OK, so an empty list resets.

keszybz · 2017-09-09T19:43:35Z

src/core/ip-address-access.c

+        }
+
+        return first;
+}


Hmm, that's somewhat tricky code. It'd be nice to add a test for this also. (And if not a test, then maybe just a TODO entry ;)).

there's a test actually for this already, in test-bpf, though it's not obvious to see... we create a redundant ACL there which should be reduced to two entries... I'll add a comment clarifying that

keszybz · 2017-09-09T19:49:48Z

src/core/dbus-cgroup.c

+                        if (r < 0)
+                                return r;
+                        if (r == 0)
+                                log_warning("Transient unit %s configures an IP firewall, but the local system does not support BPF/cgroup firewalling. "


I'd put a newline between the sentences. We handle mulitline messages just fine and it's easier to read.

keszybz · 2017-09-09T19:50:29Z

src/core/ip-address-access.c

+                return r;
+        if (r == 0)
+                log_warning("File %s:%u configures an IP firewall (%s=%s), but the local system does not support BPF/cgroup based firewalling. "
+                            "Proceeding WITHOUT firewalling in effect!", filename, line, lvalue, rvalue);


topimiettinen · 2017-09-10T06:19:52Z

@poettering I don't think replicating iptables makes sense either. But IMHO the current level of functionality (address filters) is bit too simple to make much difference, I'd add protocol/port support to make it more useful.

Extending the functionality could take a different approach compared to iptables. For example, instead of adding more and more detailed filtering options, how about higher level switches like boolean IPDropUnusualPackets for filtering packets with exotic options?

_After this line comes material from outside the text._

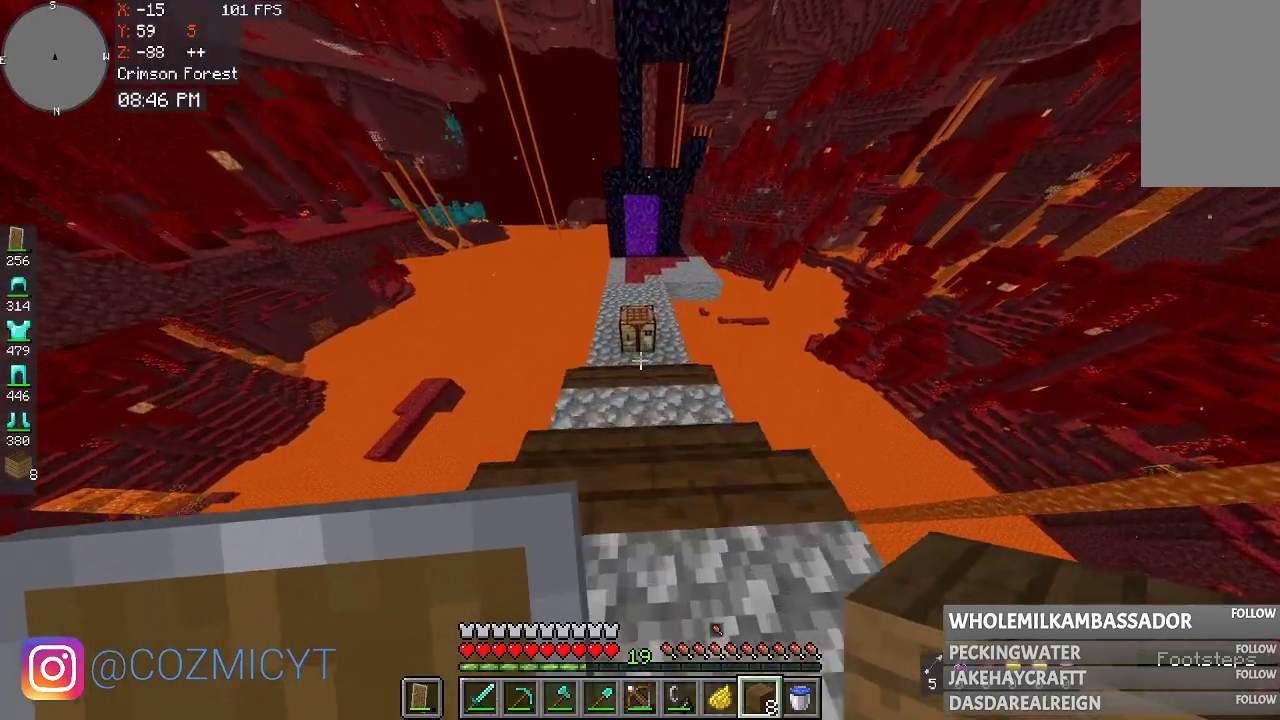
{"keys": [], "mouse": [], "events": [[167, "w", "up"], [233, "mouse_right", "down"], [433, "mouse_right", "up"]]}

keszybz · 2017-09-11T07:51:49Z

On licensing:

It is OK to use the (GPLv2-only) headers from the kernel in our code (LGPL). Ref.: http://lkml.iu.edu/hypermail/linux/kernel/0301.1/0362.html,

using structure definitions, typedefs, enumeration constants, macros with simple bodies, etc., is NOT enough to make a derivative work. It would take a substantial amount of code (coming from inline functions or macros with substantial bodies) to do that. [RMS]

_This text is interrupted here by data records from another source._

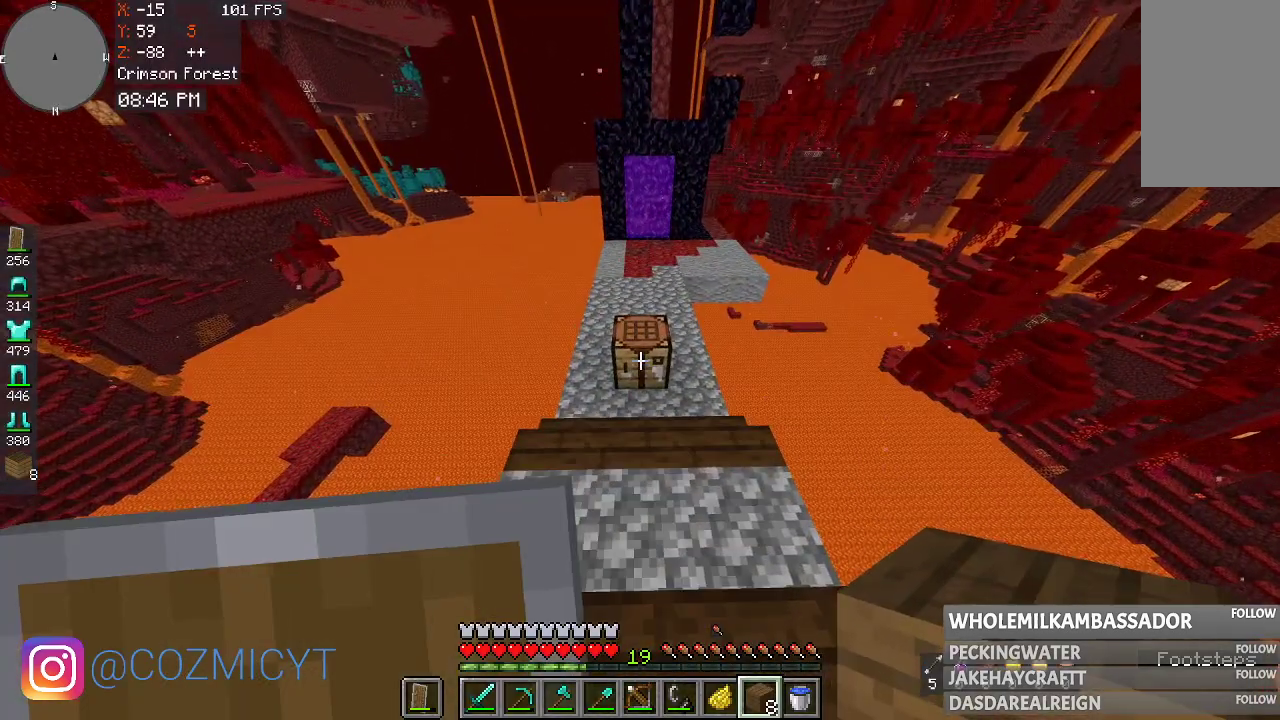
{"keys": [], "mouse": [], "events": [[200, "mouse_right", "down"], [333, "mouse_right", "up"]]}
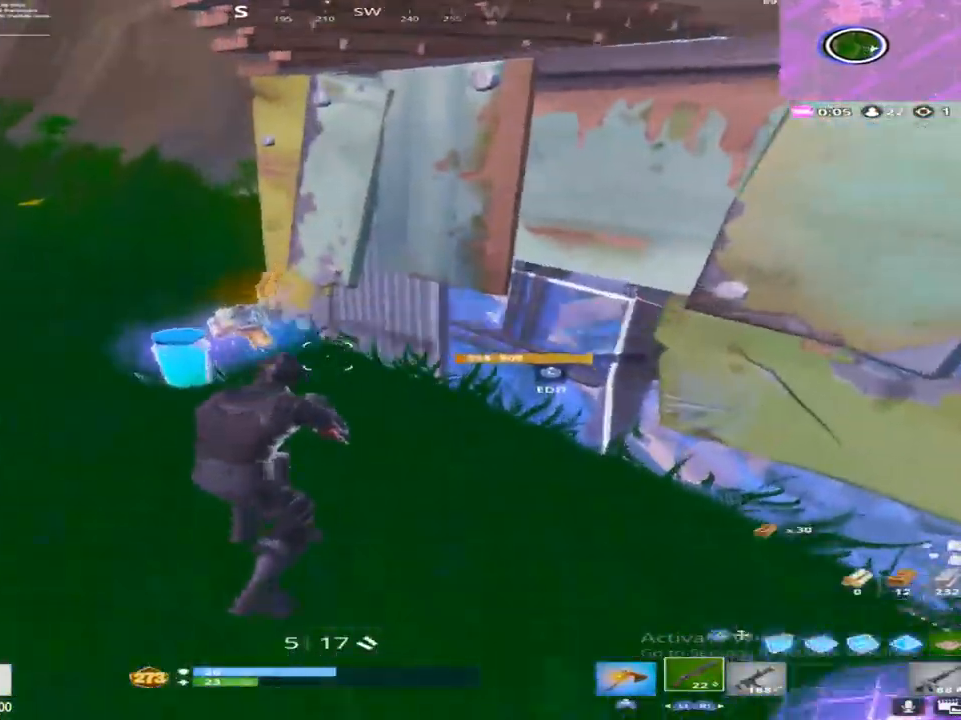
Gameplay with a controller (PlayStation layout); each line is a JSON object with the inputs held at the frame after it. "events" lists button and stick changes between this image and that frame as [ms after this image, input, new state], when the widget could be followed in between.
{"buttons": ["SQUARE"], "left_stick": "up-right", "right_stick": "center", "events": [[50, "left_stick", "left"], [367, "left_stick", "up"], [400, "SQUARE", "down"], [400, "right_stick", "center"], [433, "left_stick", "up-right"]]}
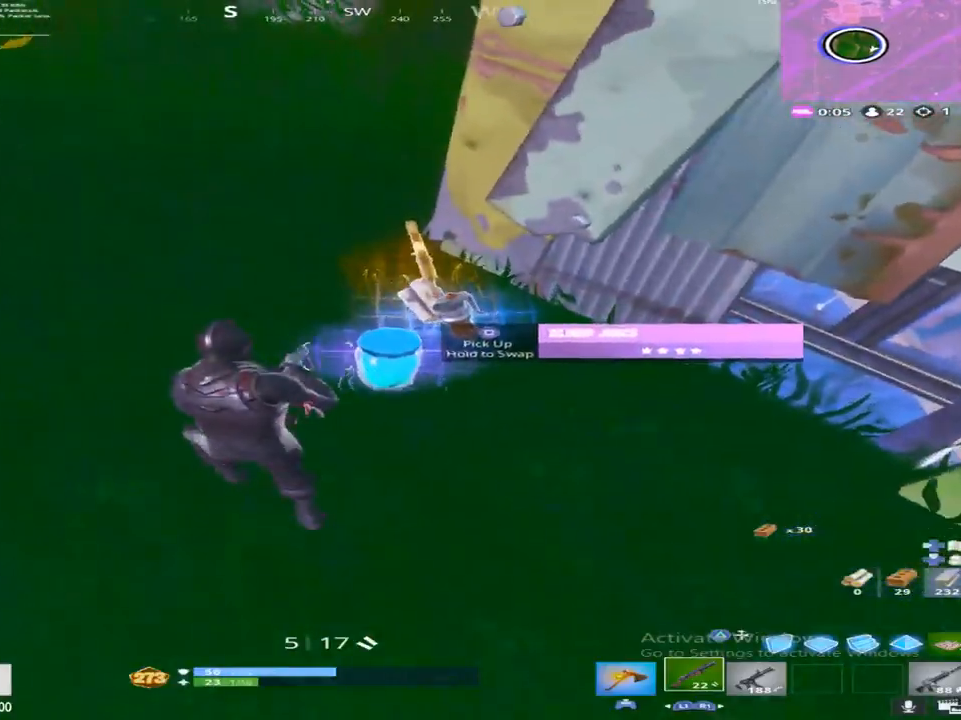
{"buttons": [], "left_stick": "up", "right_stick": "up-right", "events": [[33, "SQUARE", "up"], [50, "right_stick", "right"], [250, "right_stick", "center"], [267, "left_stick", "up"], [350, "right_stick", "up-right"]]}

Copying the full header file into our repo is also fine, as long as we keep the copyright information and the original license. In effect, that file is under it's original license, and because of 1., the code that uses it can be separately licensed. This patch series does that with linux/bpf.h. Of course we have to be careful not to move any part of that file elsewhere in the repository or create derived work through other means.
Copying parts of the header file and removing the original copyright information and license is OK only if the parts being copied are completely trivial. Using the definitions from samples/bpf/libbpf.h is OK, because of 1., since those are simple structure definitions without any code. But at the same time, the definition of those macros is not completely trivial, and (while it could be argued both ways) I think it's much better to stay on the safe side, and not strip it of the original copyright and license.

Please update the patch series to copy samples/bpf/libbpf.h in its entirety, similarly to bpf.h.

poettering · 2017-09-11T08:54:26Z

@poettering I don't think replicating iptables makes sense either. But IMHO the current level of functionality (address filters) is bit too simple to make much difference, I'd add protocol/port support to make it more useful.

Well, this PR actually adds useful functionality to programs that were previously not available: IP ACLs for everything. Some programs support something like this, but certainly not all, and with this we add to everything in the service, unconditionally. This is is very different from filtering per IP port, or per IP protocol, or by "unusual packets". All that kind of filtering is essentially unnecessary and doesn't bring much new to the table: if your kernel chokes on "unusual packets", then something is wrong anyway, and if your app does TCP on port 4711 but is not supposed to do that, then your service is borked. That's not reason not to add additional restrictions on what port numbers and which protocols services can bind to, but it's in a very different territory: the IPAddressAllow=/IPAddressDeny= stuff adds new concepts where previously there was nothing there at all, while filtering by IP port/protocol just adds a second line of protection on something that should regularly not happen anyway...

Hence, I think yes, the IP ACLs this PR adds does make a major difference. It adds something very new, and very useful.

boucman · 2017-09-11T14:14:05Z

I have to say that, for embedded-system, being able to restrict easily all services to a unique IP address is nice...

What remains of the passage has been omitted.